Taking this into consideration, it’s no surprise than LLMs have gone deeper and deeper instead of exploding in width (number of neurons per layer) to the point that, today, frontier AI models have multiple dozens of layers.

And with this, you now have the key intuition explaining why neural networks have become so extremely popular over the last decade, to the point that every new AI discovery is almost guaranteed to be based in some way on this neural network architecture.

However, I think it’s best if we use an actual example.

Transformers as Proof of DNNs’ Success

Large language models (LLMs) are a very visual example of the success of neural networks and MLPs in particular. Specifically, most LLMs today are Transformers, a specific type of neural network.

We are beginning to see alternatives to the Transformer, like Mamba or Hyena, and also hybrids that combine Transformers with other architecture types. Still, Transformers are unequivocally the dominant architecture today.

Focusing on the former, although I suggest checking the original Transformers post for maximum detail, they combine two types of neural nets:

The Attention mechanism, a mixing operator that allows words to ‘talk’ to each other and thus process the meaning of text sequences,
MLPs, to apply non-linearity as the attention mechanism is totally linear. Without MLPs, models like ChatGPT would not be able to model non-linear relationships in language.

This gives us the Transformer block shown below.

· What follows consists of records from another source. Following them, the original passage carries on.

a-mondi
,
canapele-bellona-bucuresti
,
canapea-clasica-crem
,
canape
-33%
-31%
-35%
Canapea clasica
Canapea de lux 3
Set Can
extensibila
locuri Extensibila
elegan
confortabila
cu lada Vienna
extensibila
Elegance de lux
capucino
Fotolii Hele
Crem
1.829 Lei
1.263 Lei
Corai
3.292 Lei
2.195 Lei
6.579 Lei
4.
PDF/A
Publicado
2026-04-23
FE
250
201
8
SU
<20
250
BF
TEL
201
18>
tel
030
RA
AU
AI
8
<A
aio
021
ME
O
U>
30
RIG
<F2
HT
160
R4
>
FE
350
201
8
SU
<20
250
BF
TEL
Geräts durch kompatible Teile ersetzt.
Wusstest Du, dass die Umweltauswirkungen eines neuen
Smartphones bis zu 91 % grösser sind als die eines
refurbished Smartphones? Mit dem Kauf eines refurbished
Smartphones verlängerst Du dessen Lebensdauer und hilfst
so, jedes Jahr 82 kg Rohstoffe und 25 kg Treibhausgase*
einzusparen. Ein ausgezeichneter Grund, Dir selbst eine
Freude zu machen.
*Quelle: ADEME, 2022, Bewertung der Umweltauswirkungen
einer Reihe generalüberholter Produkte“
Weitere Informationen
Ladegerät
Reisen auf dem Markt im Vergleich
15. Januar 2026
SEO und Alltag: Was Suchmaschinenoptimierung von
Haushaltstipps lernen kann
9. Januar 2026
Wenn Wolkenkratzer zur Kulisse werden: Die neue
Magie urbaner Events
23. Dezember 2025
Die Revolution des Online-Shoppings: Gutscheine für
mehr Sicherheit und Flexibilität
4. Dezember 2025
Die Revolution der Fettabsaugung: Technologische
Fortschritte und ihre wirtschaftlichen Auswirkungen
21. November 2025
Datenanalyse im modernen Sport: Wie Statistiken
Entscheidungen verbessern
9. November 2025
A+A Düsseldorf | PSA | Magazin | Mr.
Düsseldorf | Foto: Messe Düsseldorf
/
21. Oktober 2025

And how do we construct ChatGPT? We stack multiple of these blocks together, simple as that.

The Essence of AI

Today, we have reviewed neural networks, a seminal component of frontier AI, and how they have become crucial due to their powerful ability to model complex relationships between inputs and outputs.

Originating from decades-old approximation theories, they utilize mathematical theorems like the Universal Approximation Theorem, which states that neural networks with sufficient hidden units can approximate any continuous function.

Key components, such as Multilayer Perceptrons (MLPs), enable these networks to learn and predict patterns in data. This principle underlies the success of deep learning models, including Large Language Models (LLMs) like ChatGPT, which rely on stacking layers of neural networks to handle complex tasks efficiently.

The bottom line is that after reading this post, you now have second-to-none intuition as to why using neural networks is so powerful and essential to the development and progress of Artificial Intelligence.